Before the 1970s, leptospirosis was a common infectious disease in the Tohoku region, and during the outbreak of 1959, > 800 patients were observed in the Miyagi Prefecture; subsequently the number of patients dramatically decreased because of the increased use of farm machinery (Akiyama et al. 2001). Recently, outbreak of leptospirosis after a flood was reported in Metro Manila, the Philippines in 2009 (Amilasan et al. 2012), and unpredictable severe rainfall during the summer was observed in all areas over Japan. For example, in the Yamagata Prefecture, localized torrential downpours during rainy season in July 2013 created landslides, muddy rivers, and floods over large areas. Typhoon No. 8 made landfall on July 9, 2014, causing severe flooding in the rice fields of Nanyo City, the Yamagata Prefecture. These localized torrential downpours with floods and muddy waters may have created the potential for leptospiral infections. Since Patients 2 and 3 did not have apparent exposure to muddy water in such disasters, we assume that they were infected with Leptospira during their regular agricultural work, which has increased contact with animal urine-contaminated water. However, these cases indicate that Leptospires live in the environment of rural area and there is the potential for an epidemic of leptospirosis after a flood in the Tohoku region.
The DNA of the pathogenic Leptospira was confirmed in the soil of the coastal area in the Philippines after a storm surge, indicating that the soil can be a breeding ground for Leptospira during a disaster and the agents can survive in seawater (Saito et al. 2014). Although historical huge tsunami hit the east coastline of the Tohoku region in March 11, 2011, the patients of leptospirosis were not found (National Epidemiological Surveillance of Infectious Diseases (NESID)). However, our findings here imply that careful evaluation of pathogens in febrile patients associated with AKI after disaster including Tsunami would be necessary.

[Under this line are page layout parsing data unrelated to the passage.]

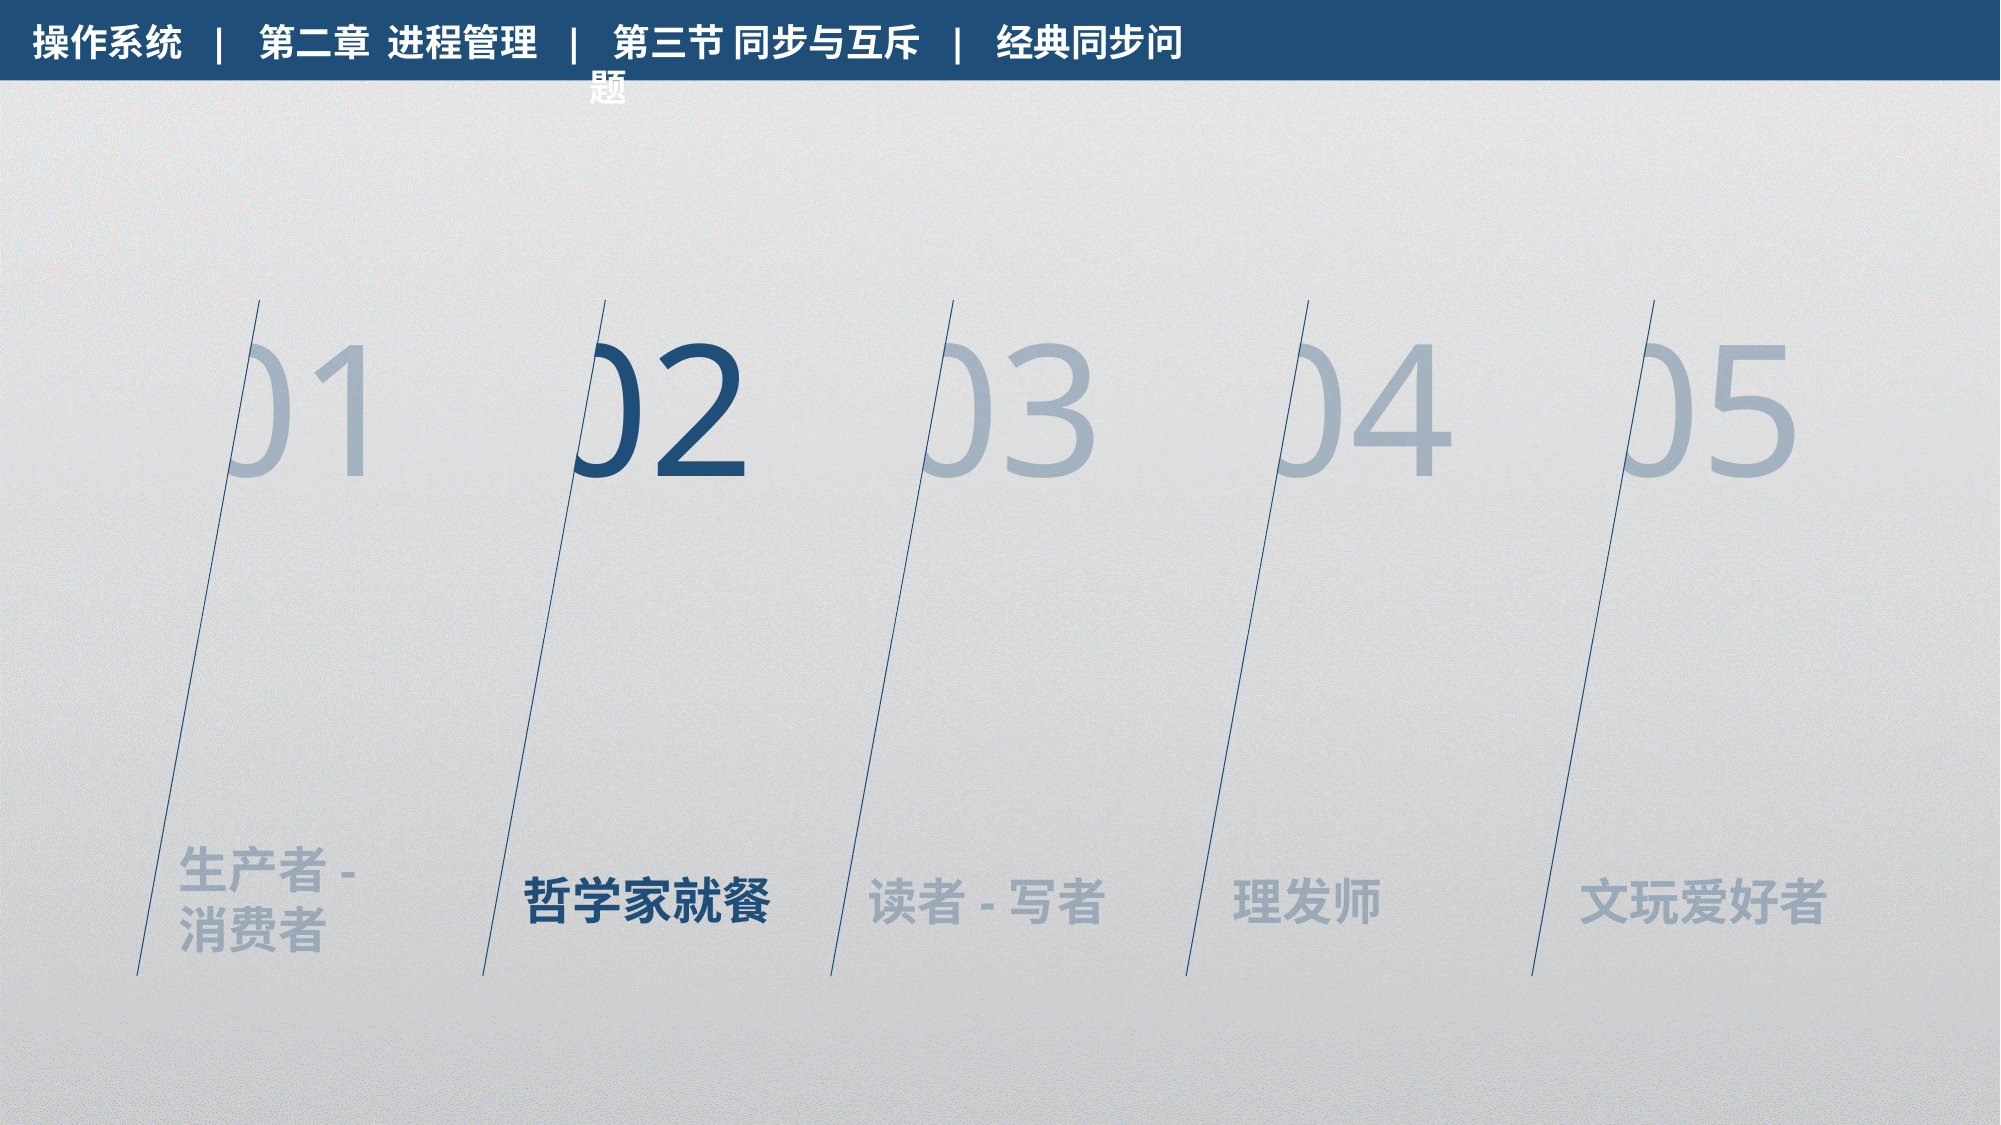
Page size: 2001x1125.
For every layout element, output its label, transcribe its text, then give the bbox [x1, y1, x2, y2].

text_box 01 [281, 286, 419, 521]
text_box [0, 0, 2000, 81]
text_box 文玩爱好者 [1676, 862, 1845, 938]
text_box 理发师 [1330, 862, 1398, 938]
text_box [801, 195, 975, 971]
text_box 生产者-消费者 [281, 831, 396, 967]
text_box 读者-写者 [975, 862, 1123, 938]
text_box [1502, 195, 1676, 971]
picture [0, 0, 2001, 1125]
text_box 哲学家就餐 [627, 861, 788, 937]
text_box 05 [1676, 286, 1821, 521]
text_box 04 [1330, 286, 1470, 521]
text_box 操作系统 | 第二章 进程管理 | 第三节 同步与互斥 | 经典同步问题 [0, 11, 1217, 116]
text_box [1157, 195, 1330, 971]
text_box 02 [627, 286, 769, 521]
text_box 03 [975, 286, 1120, 521]
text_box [453, 195, 627, 971]
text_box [107, 195, 281, 971]
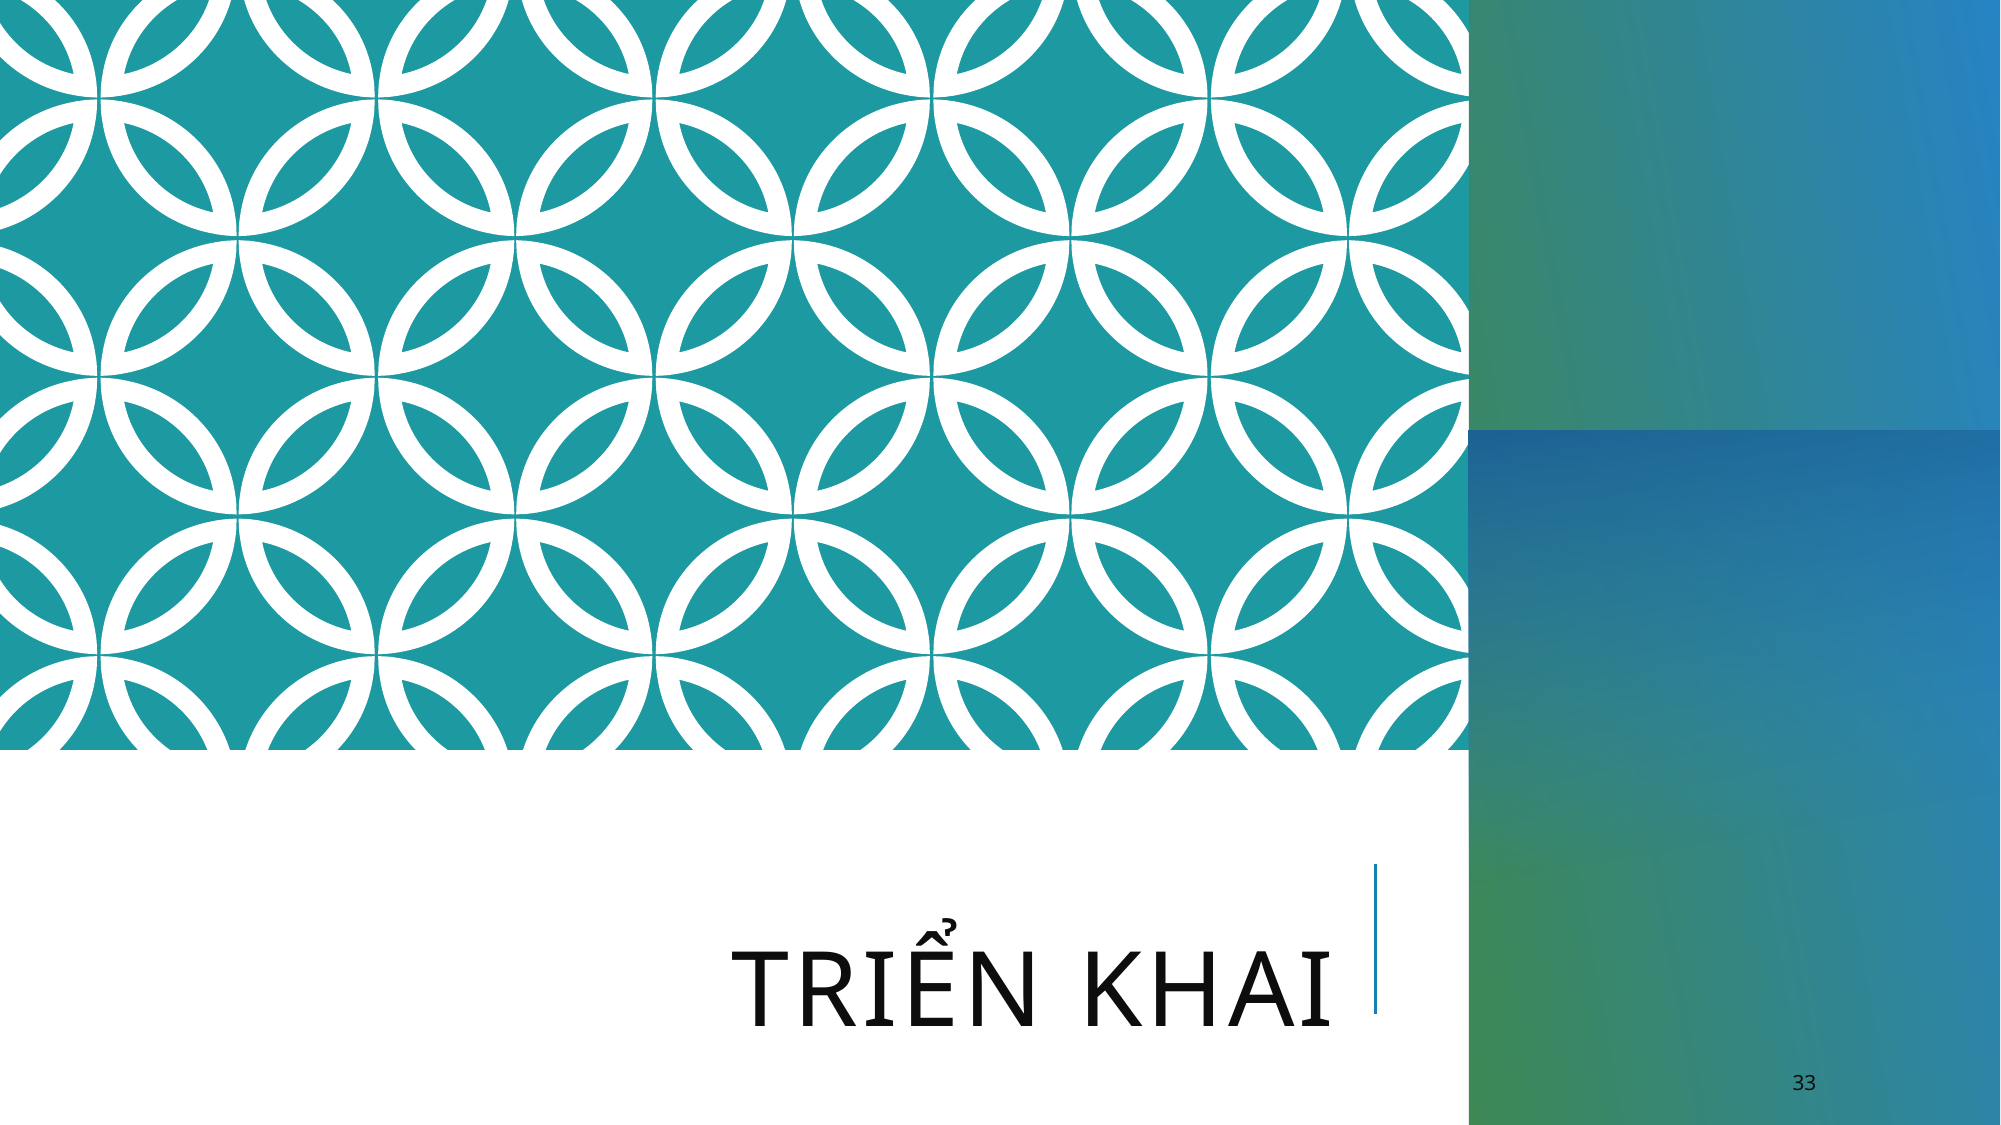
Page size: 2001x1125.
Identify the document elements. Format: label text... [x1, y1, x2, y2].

title TRIỂN KHAI [75, 813, 1350, 1054]
slide_number 33 [1777, 1061, 1938, 1107]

This work was supported by a grant from the Ministry of Education, Culture, Sports, Science and Technology in Japan (MEXT) and the Joint Research Program of the Research Center for Zoonosis Control at Hokkaido University. This study was also supported by a special research project from IRIDeS at Tohoku University.
The authors declare no conflict of interest.